Background: Randomized controlled trials (RCTs) testing the combination therapy of transarterial chemoembolization (TACE) plus multikinase inhibitor (MKI) in patients with unresectable hepatocellular carcinoma (HCC) have yielded inconsistent results.

Methods: In this work, a systematic review and meta-analysis was performed to compare the TACE+MKI combination therapy versus TACE monotherapy in HCC patients with time to progression (TTP) adopted as primary outcome.
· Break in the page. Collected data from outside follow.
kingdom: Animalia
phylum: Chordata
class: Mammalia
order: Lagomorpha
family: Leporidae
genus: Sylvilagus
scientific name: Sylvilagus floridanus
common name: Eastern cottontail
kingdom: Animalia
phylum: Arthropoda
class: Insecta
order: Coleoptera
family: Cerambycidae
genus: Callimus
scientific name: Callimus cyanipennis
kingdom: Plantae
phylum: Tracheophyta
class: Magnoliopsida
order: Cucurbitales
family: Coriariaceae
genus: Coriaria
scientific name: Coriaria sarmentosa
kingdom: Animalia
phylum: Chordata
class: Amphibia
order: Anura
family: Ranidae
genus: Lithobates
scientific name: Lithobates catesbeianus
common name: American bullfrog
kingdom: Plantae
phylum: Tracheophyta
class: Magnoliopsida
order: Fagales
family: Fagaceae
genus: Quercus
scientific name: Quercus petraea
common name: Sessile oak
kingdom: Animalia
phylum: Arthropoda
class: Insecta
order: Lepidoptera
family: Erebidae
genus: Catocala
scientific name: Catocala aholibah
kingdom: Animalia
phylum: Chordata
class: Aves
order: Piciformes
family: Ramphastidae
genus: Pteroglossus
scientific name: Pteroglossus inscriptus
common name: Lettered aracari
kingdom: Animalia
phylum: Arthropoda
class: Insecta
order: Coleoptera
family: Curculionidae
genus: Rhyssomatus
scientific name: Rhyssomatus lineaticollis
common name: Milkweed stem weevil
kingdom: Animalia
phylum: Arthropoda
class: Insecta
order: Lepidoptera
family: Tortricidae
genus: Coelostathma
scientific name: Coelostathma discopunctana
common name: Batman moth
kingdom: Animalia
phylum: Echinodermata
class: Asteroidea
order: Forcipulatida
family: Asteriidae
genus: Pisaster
Results: A total of 10 RCTs comprising 2837 patients receiving combination therapy (TACE plus sorafenib, brivanib, orantinib or apatinib) were included. TACE+MKI significantly prolonged TTP (hazard ratio [HR] 0.74, 95% CI 0.62-0.89, p=0.001) versus TACE monotherapy. Subgroup analysis suggested MKI administration before TACE might be preferable to post-TACE MKI for TTP. TACE+MKI also increased objective response rate (ORR) (risk ratio [RR] 1.17, 95% CI 1.03-1.32, p=0.01), but failed to improve overall survival (OS) (HR 0.98, 95% CI 0.86-1.13, p=0.82) and progression-free survival (PFS) (HR 0.75, 95% CI 0.50-1.12, p=0.16). The incidence of any adverse event (AE) did not significantly differ between TACE+MKI and TACE groups (RR 1.17, 95% CI 0.96-1.42, p=0.01), while serious AEs showed significant difference (RR 1.41, 95% CI 1.26-1.59, p<0.0001). Nevertheless, these AEs showing significant difference were mainly associated with MKI toxicities rather than TACE.

Conclusions: TACE+MKI combination therapy improved TTP and ORR but not OS and PFS in patients with unresectable HCC. Further high-quality trials are needed to verify these clinical benefits, and our findings could be very informative for future trial design.